--- Passage provided ---

Dutch naval officer and nobleman (1669–1740)

Vice-Admiral François van Aerssen (14 June 1669 – 19 July 1740) was a Dutch States Navy officer and nobleman. He fought in the Nine Years' War, the War of the Spanish Succession and Dutch-Algerian War and ended his military career at the rank of vice admiral.

== Life ==
===Nine Years' War===

During the Nine Years' War, Aerssen participated in the defence of the Dutch colony of Surinam against an attack by a French Navy fleet commanded by Admiral Jean-Baptiste du Casse in 1690. When firing signal flares, wanting to allow his subordinates to rest by firing them himself, he failed to take the proper precautions and his flare gun went off prematurely while Aerssen was loading it. The flare's primer went off and he was wounded in the face and lost several fingers on both hands. Aerssen was subsequently promoted to the rank of first lieutenant in the same year and extraordinary captain in 1692. He also participated in the battles of Barfleur and La Hougue, and Lieutenant-Admiral Gerard Callenburgh held him in high regard due to his skills as a naval officer.

===War of the Spanish Succession===

In 1696, Aerssen was promoted to the rank of regular captain, and went on to participate in the War of the Spanish Succession, fighting in the battle of Cádiz and the battle of Vigo Bay, both of which occurred in 1702. Three years later in 1705, he took part in the capture of Barcelona by a Grand Alliance force. In the following year, commanding 700 Dutch marines, Aerssen helped to lift a French siege of Barcelona. He also participated in the capture of Cartagena and Alicante by the Grand Alliance. In 1708, Aerssen took part in the capture of Minorca. He was promoted to the rank of Schout-bij-nacht in the next year, passing over Philip Schrijver and Cornelis Beeckman, both of whom had were highly meritorious officers, something which was attributed by his contemporaries to Aerssen's aristocratic background. The promotion infuriated many of Aerssen's contemporaries and overshadowed his career. Lieutenant-Admiral Cornelis Schrijver, Philip's son, wrote in 1766 that due to the promotion Philip "fell to his grave in a deadly chagrin".

--- Given entries ---

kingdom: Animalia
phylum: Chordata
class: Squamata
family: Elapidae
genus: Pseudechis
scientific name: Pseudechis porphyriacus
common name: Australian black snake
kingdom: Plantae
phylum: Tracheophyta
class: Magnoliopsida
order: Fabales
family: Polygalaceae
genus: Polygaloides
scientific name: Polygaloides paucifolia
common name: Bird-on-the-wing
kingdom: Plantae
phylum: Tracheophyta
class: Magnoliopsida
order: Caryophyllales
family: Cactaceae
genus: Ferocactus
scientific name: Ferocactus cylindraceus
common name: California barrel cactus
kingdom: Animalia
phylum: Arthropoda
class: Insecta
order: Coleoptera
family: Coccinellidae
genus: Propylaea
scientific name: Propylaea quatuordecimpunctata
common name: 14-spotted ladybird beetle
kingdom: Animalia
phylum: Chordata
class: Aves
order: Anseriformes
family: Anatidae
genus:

---

## Task to carry out:
In the passage on François van Aerssen, begin at the words "Dutch naval officer" and stop after "of vice admiral.". Write that stretch out again with "nobleman" replaced by "aristocrat".

## The answer:
Dutch naval officer and aristocrat (1669–1740)

Vice-Admiral François van Aerssen (14 June 1669 – 19 July 1740) was a Dutch States Navy officer and aristocrat. He fought in the Nine Years' War, the War of the Spanish Succession and Dutch-Algerian War and ended his military career at the rank of vice admiral.